でもついに、明日日本を発ってしまうのか。
「会わなくていいの?」
「いいんですよ。というか、そもそも最近会ってないですし」
へらへらっと笑うと、野上さんは不快そうに眉を寄せた。
「好きなんでしょう? キザの事」
「なに……、言ってるんですか」
「話した方がいいんじゃないの?」
話すって何を?
避けられているのに、話すことなんてない。
「いいんですってば。ほっといてください」
少し苛立ちながら横を通り過ぎようとすると、野上さんに腕を掴まれた。
見あげると、近い位置で野上さんが見下ろしてくる。
「じゃぁ、俺と付き合おうか」
「え?」
ニヤッと口角を上げてそう言い放つ。
「キザと別れたなら俺でも良いでしょ。たいして遜色ないと思うけど」
「何言っているんですか。冗談はやめてください」
掴まれた腕を払おうとするが、離してくれない。
「冗談でこんなこと言うか」
「野上さん……」
本当に、私を好きだと言ってるの?
戸惑いで言葉が出なくなる。
顔を上げると、いつもより近くに野上さんがいる。
なのに、この胸はときめきひとつ起こりはしない。
「貴也さんじゃないと……」
「え?」
「貴也さんじゃないとときめかないみたいです。すみません」
そう謝ると、野上さんは「ふぅ」とため息をつきながら手を放した。
「じゃぁ、そう言ってやれよ。
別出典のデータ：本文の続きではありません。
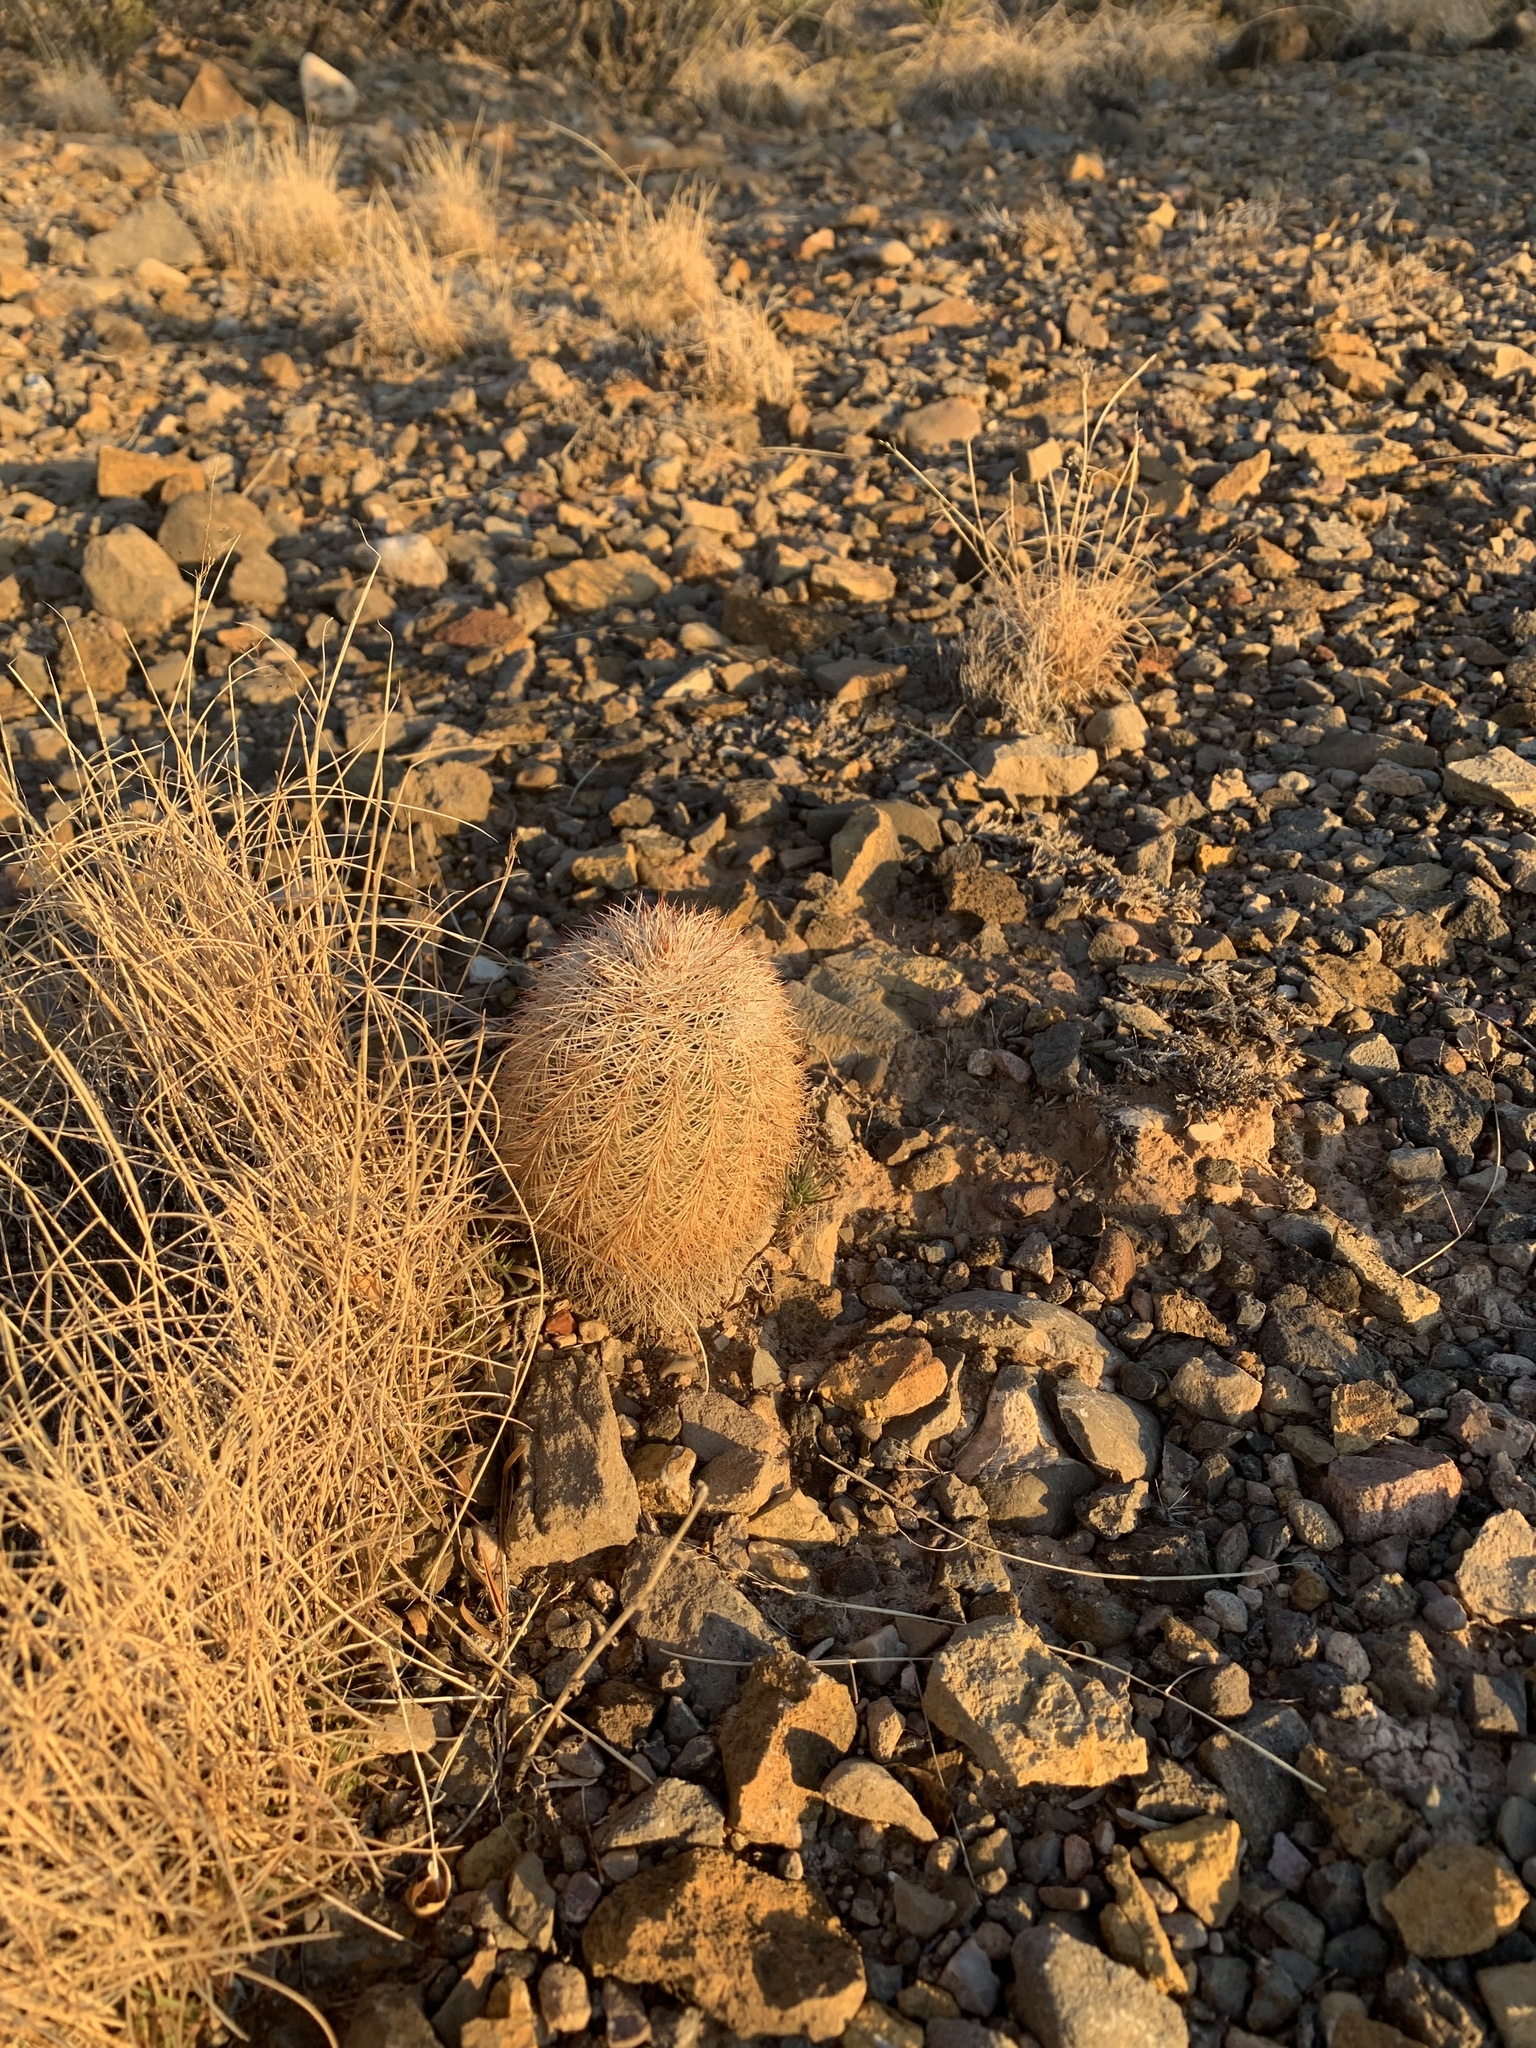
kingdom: Plantae
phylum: Tracheophyta
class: Magnoliopsida
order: Caryophyllales
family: Cactaceae
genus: Echinocereus
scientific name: Echinocereus dasyacanthus
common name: Spiny hedgehog cactus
キザに」
「言った所でどうなるものでもありません」
自嘲気味に笑いかけ、挨拶をしてその場を離れた。
そうだ、どうなるものでもない。
貴也さんは明日いなくなるんだから。
年明けからずっと会っていないし、このまま会わない方がいい。
「わかっているのに……」
頬に、大粒の涙が零れてきた。
会わない方がいいのに、もう会えないと聞くと会いたくてたまらなくなる。
その姿を見たいし、声が聞きたい。
また、笑いかけてほしいし『鈴音』と名前を呼んで欲しい。
叶わないってわかっているけど、この寂しい気持ちだけは嘘がつけないでいる。
人に見られないように、俯くしかなかった。